Overlaying their macroeconomic models with this fundamental research has built a persistent record of outperformance. One which we feel they can continue moving forward. A more volatile investing environment may produce more opportunities for their macro process to enhance returns. Unstable geopolitics, greater inflationary pressures and higher interest rates will likely contribute to stock market volatility and reward the best active managers; more so than through the 2010s. As with many active managers, they are benchmark agnostic, meaning they run the risk of looking significantly different to their target benchmark. But this deviation is what we pay them for, and to make returns in excess of their fees requires a level of differentiation from their benchmark. This also improves diversification, as they look different not only from the index but also from peers.

All in all, this is a good fund to own at any point in the business cycle. Using the team’s fundamental research as well as the top-down analysis positions them to outperform their benchmark in most environments.
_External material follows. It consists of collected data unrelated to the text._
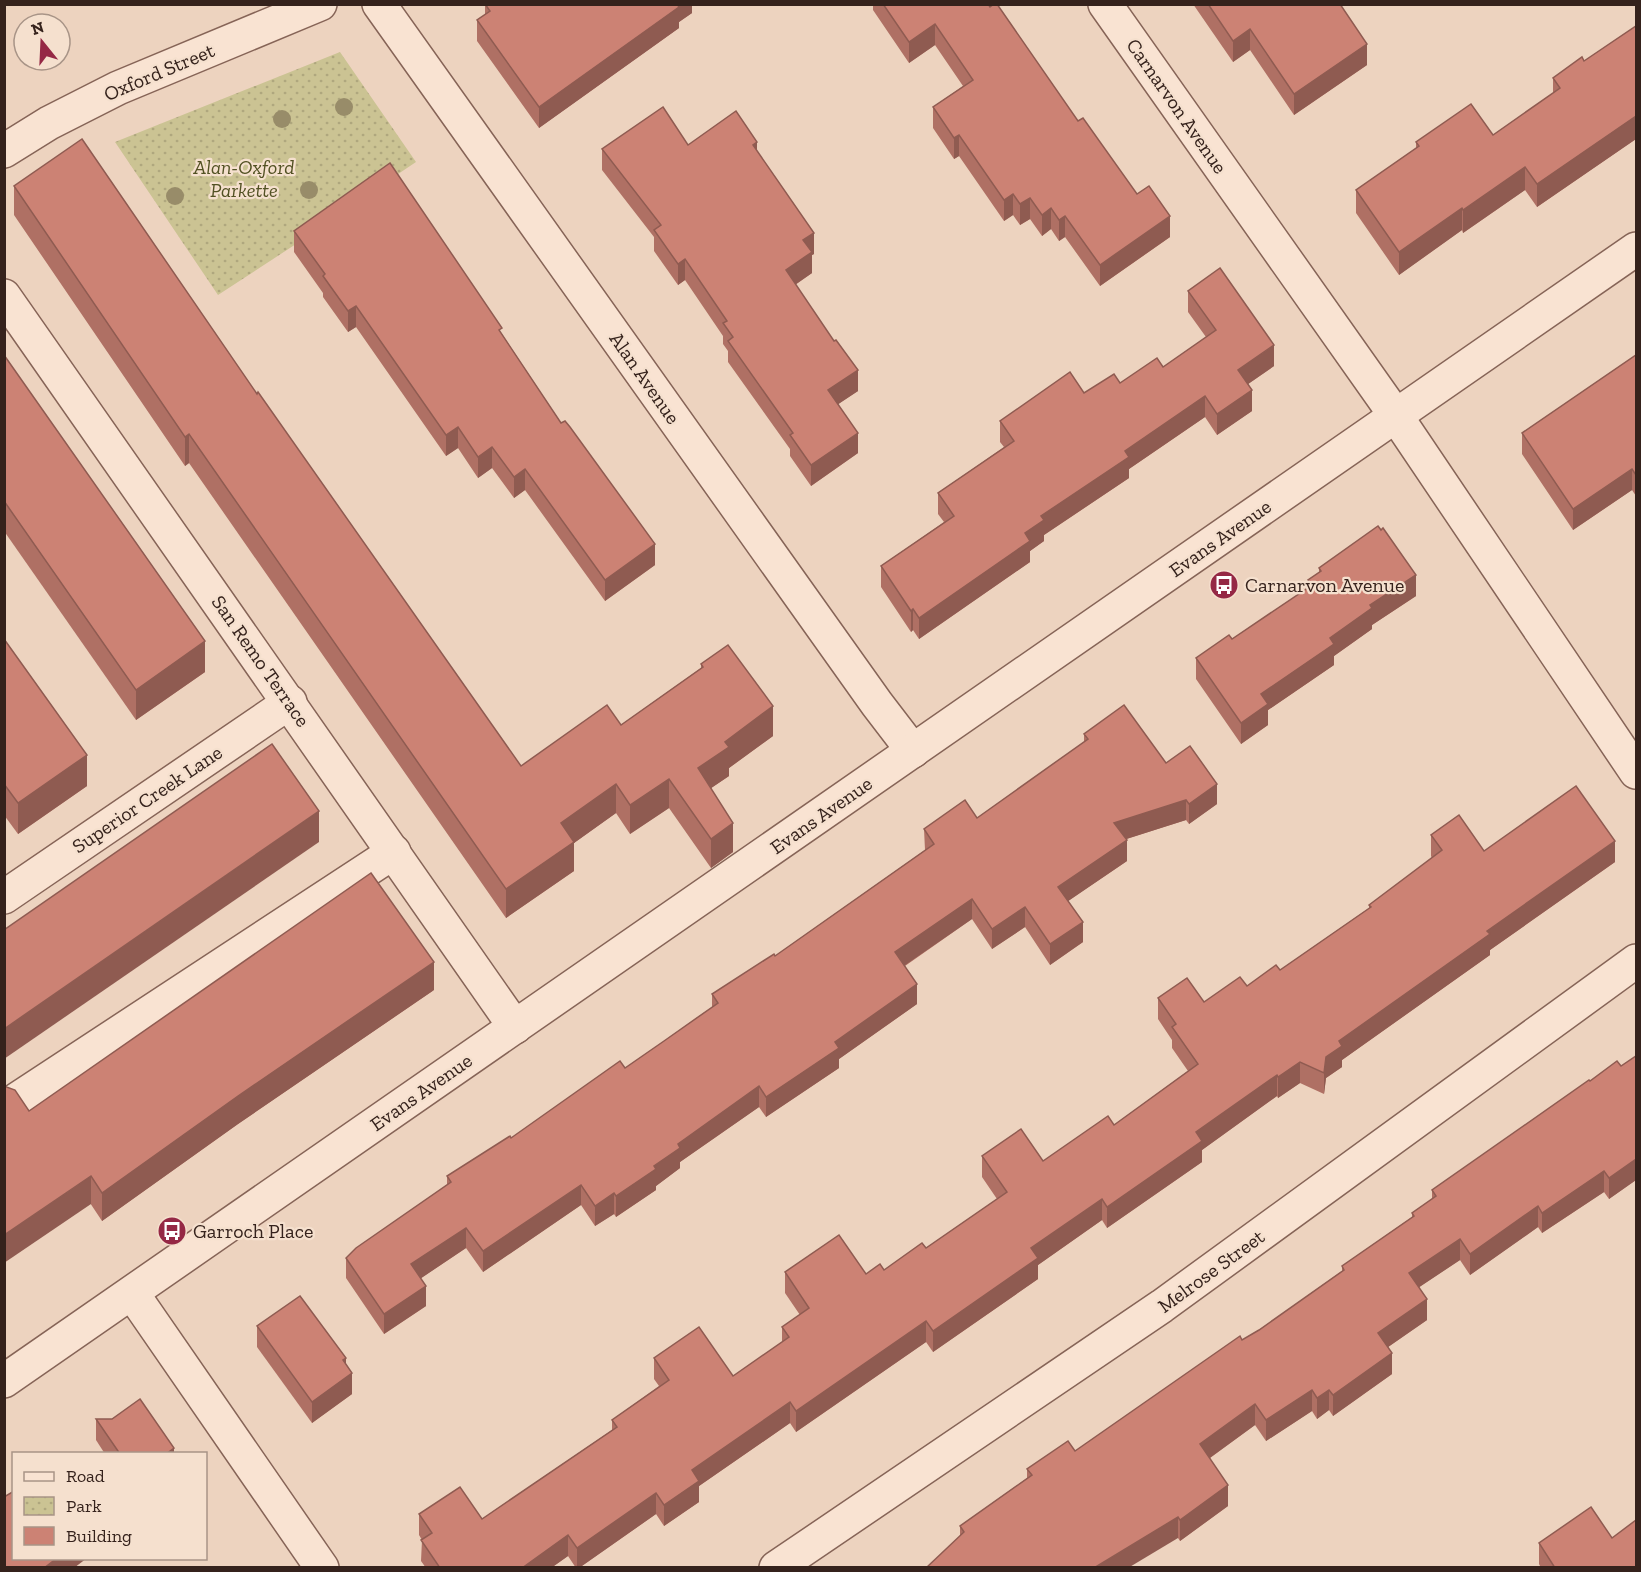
<svg xmlns="http://www.w3.org/2000/svg" width="1641" height="1572" font-family="'Zilla Slab',serif">
<defs>
<pattern id="park-dots" width="8" height="8" patternUnits="userSpaceOnUse" patternTransform="scale(1.5)"><rect width="8" height="8" fill="#cbc393"/><path d="M2 2h.1M6 6h.1" fill="none" stroke="#afa77e" stroke-width="1.8" stroke-linecap="round"/></pattern>
</defs>
<rect width="100%" height="100%" fill="#edd3bf"/>
<path fill="url(#park-dots)" d="M340,52L416,162L319,227V229L218,295L115,142Z"/>
<g fill="none" stroke-linecap="round" stroke-linejoin="round">
<g stroke="#866457" stroke-width="36">
<g id="minor">
<path d="M379,4L877,704L913,751"/>
<path d="M1105,4L1396,416L1636,772"/>
<path d="M4,151L49,123L118,88L320,4"/>
<path d="M4,296L515,1027"/>
<path d="M4,897L290,702"/>
<path d="M16,1100L394,852"/>
<path d="M132,1293L322,1568"/>
<path d="M4,1381L1636,249"/>
<path d="M776,1568L1162,1306L1636,961"/>
</g>
</g>
<use href="#minor" stroke="#f9e3d2" stroke-width="33"/>
</g>
<g fill="#988c69">
<circle cx="344" cy="107" r="9"/>
<circle cx="282" cy="119" r="9"/>
<circle cx="309" cy="190" r="9"/>
<circle cx="175" cy="196" r="9"/>
</g>
<g fill="#af7064">
<path d="M485,4H692V13L679,22V28L539,128L477,41V20L485,15Z"/>
<path d="M873,4H988L1078,121L1170,237L1100,286L1065,237L1059,241L1051,229L1042,236L1030,219L1020,225L1013,215L1004,221L959,156L954,159L933,128V107L963,86L935,45L909,63L873,10Z"/>
<path d="M1193,4H1340L1367,65L1294,115L1250,50L1233,62Z"/>
<path d="M1636,26V139L1537,207L1525,190L1463,233L1462,230L1399,275L1356,213V190L1416,148V142L1493,135L1553,93V78L1584,61Z"/>
<path d="M688,145L757,151L814,254L812,255V273L795,285L858,391L838,404L858,453L811,486L790,456V449L728,362V351L723,344V336L685,280L678,285L654,251V237L602,170V149Z"/>
<path d="M14,186L257,394L521,766L621,725L701,668V664L773,736L729,768V776L711,788L733,852L711,868L669,808L630,834L616,813L574,843V871L506,918L189,463L185,466L14,215Z"/>
<path d="M294,231L502,334L655,565L605,601L525,490L514,498L492,468L478,478L458,448L446,456L356,327L348,332L323,297V293L294,252Z"/>
<path d="M1188,291L1274,366L1248,384L1252,411L1217,435L1205,417L1129,469V478L1044,535V541L1030,551V562L919,639L913,630L911,632L881,587V566L944,522L938,514V493L1004,447L1000,442V421L1084,393L1120,383L1163,367L1206,337L1188,312Z"/>
<path d="M4,355L205,672L136,720L4,531Z"/>
<path d="M1636,355V496L1632,490L1573,530L1522,454V433Z"/>
<path d="M1319,568L1416,596L1372,625V629L1334,656V665L1268,710V725L1241,744L1196,679V658L1232,639L1308,588V580L1319,572Z"/>
<path d="M4,639L87,786L18,834L4,815Z"/>
<path d="M1084,734L1166,763L1217,804L1189,824L1186,820L1126,839L1127,861L1068,901L1083,942L1050,965L1025,927L992,949L972,919L905,966L917,1004L839,1059V1068L766,1117L759,1107L680,1162V1168L656,1186V1190L616,1217L614,1214L595,1226L581,1205L483,1272L466,1248L421,1278L426,1306L384,1334L346,1278V1258L447,1185V1176L511,1138L625,1068L664,1041L712,1007V994L775,956L925,850L924,829L977,818L1084,742Z"/>
<path d="M1431,835L1484,851L1615,862L1490,950V955L1342,1060V1067L1326,1078L1324,1094L1300,1083L1278,1098L1277,1096L1202,1150V1162L1107,1228L1102,1220L1038,1265V1279L933,1352L926,1342L796,1432L790,1423L699,1486V1502L664,1526L656,1514L579,1568H576L568,1556L551,1568H426L421,1561L422,1540L419,1535V1514L482,1519L612,1430V1420L659,1386L654,1379V1358L733,1376L782,1342V1327L800,1315L785,1293V1272L866,1274L884,1270L926,1248L997,1199L982,1177V1156L1043,1161L1114,1125L1188,1071L1172,1048V1040L1158,1019V998L1204,1002L1247,986L1280,970L1369,908V905L1432,858L1431,856Z"/>
<path d="M434,990L238,1124L102,1221L29,1111Z"/>
<path d="M1636,1056V1180L1609,1199L1604,1192L1542,1233L1538,1227L1470,1275L1460,1260L1419,1287L1427,1320L1388,1347L1392,1374L1333,1416L1329,1410L1317,1419L1312,1411L1266,1441L1255,1425L1210,1458L1228,1506L1180,1541L1178,1538L960,1537V1526L1027,1478V1469L1075,1451L1242,1340L1259,1330L1342,1271V1266L1412,1217V1213L1432,1199V1190L1590,1081L1621,1066Z"/>
<path d="M257,1326L346,1365L352,1394L312,1423L257,1347Z"/>
<path d="M96,1419L174,1454H105L96,1440Z"/>
<path d="M1612,1538L1636,1568H1541L1539,1564V1543Z"/>
</g>
<g fill="#8f5b51">
<path d="M676,4H692V13L679,22V28L539,128V107Z"/>
<path d="M935,24V45L909,63V42Z"/>
<path d="M1250,29V50L1233,62V41Z"/>
<path d="M1367,44V65L1294,115V94Z"/>
<path d="M1636,116V139L1537,207V184Z"/>
<path d="M959,135V156L954,159V138Z"/>
<path d="M757,142V163L753,145Z"/>
<path d="M1525,167V190L1463,233V210Z"/>
<path d="M1013,194V215L1004,221V200Z"/>
<path d="M1030,198V219L1020,225V204Z"/>
<path d="M1051,208V229L1042,236V215Z"/>
<path d="M1462,208V230L1399,275V252Z"/>
<path d="M1065,216V237L1059,241V220Z"/>
<path d="M1170,216V237L1100,286V265Z"/>
<path d="M814,233V254L812,255V273L786,291V270L803,240Z"/>
<path d="M685,259V280L678,285V264Z"/>
<path d="M356,306V327L348,332V311Z"/>
<path d="M1274,345V366L1238,391V370Z"/>
<path d="M858,370V391L828,411V390Z"/>
<path d="M1252,390V411L1217,435V414Z"/>
<path d="M1205,396V417L1129,469V478L1044,535V541L1030,551V562L919,639V618L1025,533L1041,516L1125,451Z"/>
<path d="M458,427V448L446,456V435Z"/>
<path d="M858,433V453L811,486V465Z"/>
<path d="M189,434V463L185,466V437Z"/>
<path d="M492,447V468L478,478V457Z"/>
<path d="M525,469V490L514,498V477Z"/>
<path d="M1632,469V490L1573,530V509Z"/>
<path d="M655,544V565L605,601V580Z"/>
<path d="M1416,575V596L1372,625V629L1334,656V665L1268,710V725L1241,744V723L1261,694L1370,605Z"/>
<path d="M913,609V630L911,632V611Z"/>
<path d="M205,641V672L136,720V690Z"/>
<path d="M773,706V736L729,768V776L698,797V768L725,742Z"/>
<path d="M87,755V786L18,834V803Z"/>
<path d="M669,779V808L630,834V805Z"/>
<path d="M616,784V813L574,843V871L506,918V889L561,823Z"/>
<path d="M1217,784V804L1189,824V804Z"/>
<path d="M1186,800V820L1114,843V823Z"/>
<path d="M319,811V842L4,1059V1029Z"/>
<path d="M733,823V852L711,868V839Z"/>
<path d="M1127,840V861L1058,908V887Z"/>
<path d="M1615,841V862L1490,950V955L1342,1060V1067L1326,1078L1324,1094V1073L1326,1057L1339,1041L1487,931Z"/>
<path d="M972,899V919L895,972V952Z"/>
<path d="M1025,907V927L992,949V929Z"/>
<path d="M1083,922V942L1050,965V944Z"/>
<path d="M434,962V990L238,1124L102,1221V1193L238,1096Z"/>
<path d="M917,984V1004L839,1059V1068L766,1117V1097L835,1042Z"/>
<path d="M1300,1062V1083L1278,1098V1077Z"/>
<path d="M1277,1075V1096L1202,1150V1162L1107,1228V1207L1196,1132Z"/>
<path d="M759,1086V1107L680,1162V1168L656,1186V1190L616,1217V1196L654,1166L678,1144Z"/>
<path d="M1636,1159V1180L1609,1199V1178Z"/>
<path d="M1604,1171V1192L1542,1233V1213Z"/>
<path d="M91,1176V1204L4,1263V1235Z"/>
<path d="M581,1185V1205L483,1272V1251Z"/>
<path d="M614,1193V1214L595,1226V1206Z"/>
<path d="M1102,1199V1220L1038,1265V1279L933,1352V1331L1031,1248Z"/>
<path d="M1538,1206V1227L1470,1275V1254Z"/>
<path d="M466,1228V1248L411,1285V1264Z"/>
<path d="M1460,1239V1260L1409,1294V1273Z"/>
<path d="M426,1286V1306L384,1334V1314Z"/>
<path d="M1427,1299V1320L1378,1354V1333Z"/>
<path d="M926,1321V1342L796,1432V1411Z"/>
<path d="M1392,1353V1374L1333,1416V1395Z"/>
<path d="M346,1358V1377L352,1373V1394L312,1423V1402L343,1360Z"/>
<path d="M1312,1390V1411L1266,1441V1420Z"/>
<path d="M1329,1390V1410L1317,1419V1398Z"/>
<path d="M790,1402V1423L699,1486V1502L664,1526V1505L692,1470Z"/>
<path d="M1255,1404V1425L1200,1465V1444Z"/>
<path d="M174,1448V1454H166Z"/>
<path d="M1228,1485V1506L1180,1541V1520Z"/>
<path d="M656,1493V1514L579,1568H577V1548Z"/>
<path d="M1178,1517V1538L1128,1568H1094Z"/>
<path d="M568,1535V1556L551,1568H522Z"/>
<path d="M57,1558H87L74,1568H44Z"/>
</g>
<g fill="#cc8274" stroke="#8f5b51" stroke-width="1.5">
<path d="M485,4H677L679,7L539,107L477,20L490,11Z"/>
<path d="M883,4H988L990,7L994,4H997L1078,121L1083,118L1137,194L1149,186L1170,216L1100,265L1065,216L1059,220L1051,208L1042,215L1030,198L1020,204L1013,194L1004,200L959,135L954,138L933,107L973,80L935,24L909,42Z"/>
<path d="M1208,4H1340L1367,44L1294,94L1250,29L1233,41Z"/>
<path d="M1636,26V116L1537,184L1525,167L1463,210L1462,208L1399,252L1356,190L1419,146L1416,142L1471,104L1493,135L1560,88L1553,78L1582,57L1584,61Z"/>
<path d="M663,107L688,145L736,111L757,142L753,145L814,233L803,240L812,252L786,270L834,341L836,340L858,370L828,390L858,433L811,465L790,435L793,433L728,341L733,337L723,323L727,321L685,259L678,264L654,230L661,225L602,149Z"/>
<path d="M82,139L257,394L258,392L521,766L607,705L621,725L703,667L701,664L728,645L773,706L725,742L729,747L698,768L733,823L711,839L669,779L630,805L616,784L561,823L574,842L506,889L189,434L185,437L14,186Z"/>
<path d="M390,163L502,328L499,330L561,423L565,421L570,427L655,544L605,580L525,469L514,477L492,447L478,457L458,427L446,435L356,306L348,311L323,276L325,274L294,231Z"/>
<path d="M1220,268L1274,345L1238,370L1252,390L1217,414L1205,396L1125,451L1129,457L1041,516L1044,520L1025,533L1030,541L919,618L913,609L911,611L881,566L954,516L938,493L1014,441L1000,421L1070,372L1084,393L1114,374L1120,383L1157,358L1163,367L1216,330L1188,291Z"/>
<path d="M4,355L205,641L136,690L4,501Z"/>
<path d="M1636,355V475L1632,469L1573,509L1522,433Z"/>
<path d="M1378,526L1381,530L1383,528L1416,575L1370,605L1372,608L1330,638L1334,644L1261,694L1268,704L1241,723L1196,658L1229,635L1232,639L1312,585L1308,580L1321,571L1319,568Z"/>
<path d="M4,639L87,755L18,803L4,784Z"/>
<path d="M1124,705L1166,763L1190,746L1217,784L1189,804L1186,800L1114,823L1127,840L1058,887L1083,922L1050,944L1025,907L992,929L972,899L895,952L917,984L835,1042L839,1048L766,1097L759,1086L678,1144L680,1148L654,1166L656,1169L616,1196L614,1193L595,1206L581,1185L483,1251L466,1228L411,1264L426,1286L384,1314L346,1258L356,1248L451,1182L447,1176L510,1136L511,1138L620,1061L625,1068L664,1041L718,1003L712,994L774,954L775,956L934,844L924,829L965,800L977,818L1088,739L1084,734Z"/>
<path d="M272,744L319,811L4,1029V930Z"/>
<path d="M1576,786L1615,841L1487,931L1490,934L1339,1041L1342,1046L1326,1057L1324,1073L1300,1062L1278,1077L1277,1075L1196,1132L1202,1141L1107,1207L1102,1199L1031,1248L1038,1258L933,1331L926,1321L796,1411L790,1402L692,1470L699,1481L664,1505L656,1493L577,1548L568,1535L522,1568H440L421,1540L432,1533L419,1514L460,1487L482,1519L617,1427L612,1420L669,1380L654,1358L699,1327L733,1376L789,1337L782,1327L809,1308L785,1272L839,1235L866,1274L880,1264L884,1270L922,1243L926,1248L1007,1192L982,1156L1021,1129L1043,1161L1108,1116L1114,1125L1198,1064L1172,1027L1176,1024L1158,998L1187,978L1204,1002L1240,977L1247,986L1276,965L1280,970L1371,907L1369,905L1442,850L1431,835L1459,815L1484,851Z"/>
<path d="M371,873L434,962L238,1096L102,1193L91,1176L4,1235V1086L15,1090L29,1111Z"/>
<path d="M1636,1056V1159L1609,1178L1604,1171L1542,1213L1538,1206L1470,1254L1460,1239L1409,1273L1427,1299L1378,1333L1392,1353L1333,1395L1329,1390L1317,1398L1312,1390L1266,1420L1255,1404L1200,1444L1228,1485L1180,1520L1178,1517L1094,1568H926L964,1532L960,1526L1032,1475L1027,1469L1068,1441L1075,1451L1240,1336L1242,1340L1259,1330L1344,1270L1342,1266L1414,1216L1412,1213L1436,1196L1432,1190L1589,1080L1590,1081L1617,1061L1621,1066Z"/>
<path d="M300,1296L346,1358L343,1360L352,1373L312,1402L257,1326Z"/>
<path d="M140,1399L174,1448L166,1454H120L96,1419H112Z"/>
<path d="M14,1491V1558H57L44,1568H4V1497Z"/>
<path d="M1591,1507L1612,1538L1636,1520V1568H1555L1539,1543Z"/>
</g>
<defs>
<g id="bus-disc" transform="scale(1.5)"><circle r="9.5" fill="#952845" stroke="#f5e0ce"/><path d="M-5-6H5V4H4V6H2V4H-2V6H-4V4H-5ZM-3.5-4V0h7V-4ZM-3.5 1.2v1.5H-2V1.2ZM2 1.2v1.5H3.5V1.2Z" fill="#fff"/></g>
</defs>
<g fill-rule="evenodd">
<use href="#bus-disc" x="1224" y="585"/>
<use href="#bus-disc" x="172" y="1231"/>
</g>
<g text-anchor="middle" stroke-width="4.5" stroke-linejoin="round" paint-order="stroke">
<g font-size="20" fill="#35221c" stroke="#f5e0ce">
<text transform="translate(159 72) rotate(-23)" y="7">Oxford Street</text>
<text transform="translate(1177 106) rotate(55)" y="7">Carnarvon Avenue</text>
<text transform="translate(645 378) rotate(55)" y="7">Alan Avenue</text>
<text transform="translate(1220 538) rotate(-35)" y="7">Evans Avenue</text>
<text transform="translate(261 661) rotate(55)" y="7">San Remo Terrace</text>
<text transform="translate(147 799) rotate(-34)" y="7">Superior Creek Lane</text>
<text transform="translate(821 815) rotate(-35)" y="7">Evans Avenue</text>
<text transform="translate(421 1092) rotate(-35)" y="7">Evans Avenue</text>
<text transform="translate(1211 1271) rotate(-36)" y="7">Melrose Street</text>
</g>
<g font-size="20" font-style="italic" fill="#525123" stroke="#f5e0ce">
<text x="244" y="174">Alan-Oxford<tspan x="244" dy="23">Parkette</tspan></text>
</g>
<g font-size="20" fill="#35221c" stroke="#f5e0ce" text-anchor="start">
<text x="1245" y="592">Carnarvon Avenue</text>
<text x="193" y="1238">Garroch Place</text>
</g>
</g>
<rect width="1641" height="1572" fill="none" stroke="#35221c" stroke-width="12"/>
<rect x="12" y="1452" width="195" height="108" fill="#f5e0ce" stroke="#a89487" stroke-width="1.5"/>
<rect x="24" y="1472" width="30" height="9" fill="#f9e3d2" stroke="#a89487" stroke-width="1.5"/>
<text x="66" y="1482" font-size="18" fill="#35221c">Road</text>
<rect x="24" y="1497" width="30" height="18" fill="url(#park-dots)" stroke="#a89487" stroke-width="1.5"/>
<text x="66" y="1512" font-size="18" fill="#35221c">Park</text>
<rect x="24" y="1527" width="30" height="18" fill="#cc8274" stroke="#a89487" stroke-width="1.5"/>
<text x="66" y="1542" font-size="18" fill="#35221c">Building</text>
<g transform="translate(42 42) rotate(342)"><circle r="28" fill="#f5e0ce" stroke="#a89487" stroke-width="1.5"/>
<path d="M0-4.5L10 22L0 15L-10 22Z" fill="#952845"/>
<text y="-9" font-size="16" font-weight="bold" text-anchor="middle" fill="#35221c">N</text>
</g>
</svg>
This flexibility and balance between two different approaches is what makes this a core holding within European equities.


This commentary was prepared by Ollie Rubinstein.

Ollie is an Investment Analyst, responsible for meeting and researching fund managers, assisting all teams with data queries and researching the macro-economic side of investing. Having recently graduated from Bath University, his interest in numbers and background in economics gives him an extra level of insight. Keen to continue his professional development, Ollie is currently studying for his IMC and CFA exams. Outside of work, Ollie enjoys cooking, rock climbing and music; as well as playing the guitar, he is an accomplished singer, having performed alongside a BBC Young Chorister of the Year.